Кажется непростым делом подметить именно у Антона Чехова беглость современного взгляда на «чужое»; менее всего она очевидна в его этнографически-социологическом путевом отчете, который явился результатом долго и тщательно планировавшегося и наконец осуществленного путешествия на остров каторжников Сахалин. Однако чеховская поездка на Сахалин более тесно связана с тематикой путешествия, чем можно предположить на первый взгляд, судя по окончательному тексту. Путешествие Чехова самыми различными способами сопряжено с понятием беглости. Это предстает особенно наглядно, если иметь в виду внутреннюю связь понятий «беглый» и «бегство», которая проявляется уже на языковом уровне, в двойном смысле русского слова «беглый» или немецкого — «fl"uchtig». Значение этой связи у Чехова распространяется значительно шире; она редко предстает в столь явном виде, как в описании Сахалина, где, собственно говоря, «беглым» уделяется особенное внимание.
Понятие «беглый взгляд» с литературной точки зрения мыслимо только как взгляд-текст, как текстуальная установка, имитирующая взгляд. Само собой разумеется, что путевой отчет как писательский модус и как жанр полностью базируется на текстуальности, даже если на первом плане находится «переживание»; даже если современные проявления этого феномена более не следуют доминирующей в сентиментализме и романтизме модели путешествия с книгой в руках, индивидуальное (о)писание путешествия колеблется между встречей с «другим», конфронтацией с собственной установкой восприятия и возможностями его текстовой фиксации. У Чехова это положение приобретает почти парадоксальные черты. Отзвуки подчеркнуто позитивного восприятия Венеции, Флоренции, Рима, Ниццы или Парижа, которые присутствуют в его письмах, отмечены лаконизмом, граничащим со стертостью; одновременно очевиден отказ от фиксации путешествия в литературной форме. Тем не менее на основании доступного эпистолярия мы можем получить представление об этих путешествиях и даже об их «личных» обстоятельствах; своим современникам Чехов этого не позволял. Становится очевидным, насколько истинным и принципиальным было его стремление путешествовать, продолжавшееся всю жизнь. Здесь восторг путешественника далеко выходит за границы отдельных впечатлений и явно избегает письменной фиксации. Принципиальный (и принципиально положительный) образ странствия сочетается с постоянными чеховскими мыслями и планами относительно бегства, о чем мы также узнаём из писем: связь между «беглостью», «бегством» и путешествием у Чехова следует понимать экзистенциально.
На самом деле путешествие определяется у него не в последнюю очередь текстуальными жестами беглого. Они, в свою очередь, состоят между собой в «беглой» внутренней связи: авторское и частное, концепты жизни и текстовые формы, кажется, не поддаются замкнутому, цельному анализу.

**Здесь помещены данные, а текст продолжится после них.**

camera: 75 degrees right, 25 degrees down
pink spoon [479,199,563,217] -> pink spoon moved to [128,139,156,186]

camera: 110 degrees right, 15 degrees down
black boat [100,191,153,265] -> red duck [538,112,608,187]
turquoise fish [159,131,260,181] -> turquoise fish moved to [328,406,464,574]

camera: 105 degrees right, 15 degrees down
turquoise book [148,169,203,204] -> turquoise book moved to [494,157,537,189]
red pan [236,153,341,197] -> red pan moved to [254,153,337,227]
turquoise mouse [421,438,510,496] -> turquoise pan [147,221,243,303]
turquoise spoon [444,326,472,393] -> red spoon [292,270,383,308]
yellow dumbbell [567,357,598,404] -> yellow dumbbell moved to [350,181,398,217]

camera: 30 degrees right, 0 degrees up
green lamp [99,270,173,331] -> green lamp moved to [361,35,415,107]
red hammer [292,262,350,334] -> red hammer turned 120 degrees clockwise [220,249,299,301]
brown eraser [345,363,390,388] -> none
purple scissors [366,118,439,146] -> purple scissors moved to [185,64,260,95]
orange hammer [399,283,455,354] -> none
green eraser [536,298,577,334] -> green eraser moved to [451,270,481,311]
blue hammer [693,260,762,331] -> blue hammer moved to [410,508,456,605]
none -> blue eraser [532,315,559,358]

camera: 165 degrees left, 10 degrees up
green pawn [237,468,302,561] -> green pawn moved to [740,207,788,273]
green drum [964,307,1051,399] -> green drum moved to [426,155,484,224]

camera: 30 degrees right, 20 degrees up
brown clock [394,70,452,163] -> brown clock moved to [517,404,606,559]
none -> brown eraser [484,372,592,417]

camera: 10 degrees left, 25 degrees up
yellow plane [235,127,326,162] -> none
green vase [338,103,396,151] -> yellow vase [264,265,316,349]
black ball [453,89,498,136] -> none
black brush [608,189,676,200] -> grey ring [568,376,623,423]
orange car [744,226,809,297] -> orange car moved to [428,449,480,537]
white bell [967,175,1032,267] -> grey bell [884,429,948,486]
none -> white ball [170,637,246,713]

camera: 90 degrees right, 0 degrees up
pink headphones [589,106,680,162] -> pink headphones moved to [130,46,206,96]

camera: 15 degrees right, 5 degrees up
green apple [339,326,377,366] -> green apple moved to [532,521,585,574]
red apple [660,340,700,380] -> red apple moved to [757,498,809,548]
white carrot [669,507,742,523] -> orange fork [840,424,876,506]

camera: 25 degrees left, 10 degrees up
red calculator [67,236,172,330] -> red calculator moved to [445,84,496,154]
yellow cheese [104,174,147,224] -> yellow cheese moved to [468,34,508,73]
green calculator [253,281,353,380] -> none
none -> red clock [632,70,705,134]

Зато проявляется единый жест самоустранения, который, с одной стороны, мотивирует путешествие, но с другой — стирает его следы. Кто хочет разобраться в странствии Чехова, должен заняться в равной мере сказанным и несказанным, при этом недостаточно просто заполнить пустоты биографически или интертекстуально: в определенной степени они образуют ядро, вокруг которого формируется тема путешествия. Сегодняшний исследователь мечется между почтением перед самоустранившимся «автором» и необходимостью нащупать пустоты в тексте, которые означают больше, нежели просто элемент сбереженной риторики. Нельзя исключить предположения, что «литература» Чехова не имеет доступа к пространствам его путешествий — особенно заграничных, очень важных для него лично. Самоустранение путешествующего является зеркальным отражением самоустранения Чехова как автора. Но, с другой стороны, путешествие, превращая столь характерный чеховский жест самоустранения в движение в пространстве, одновременно делает его позитивным и осязаемым.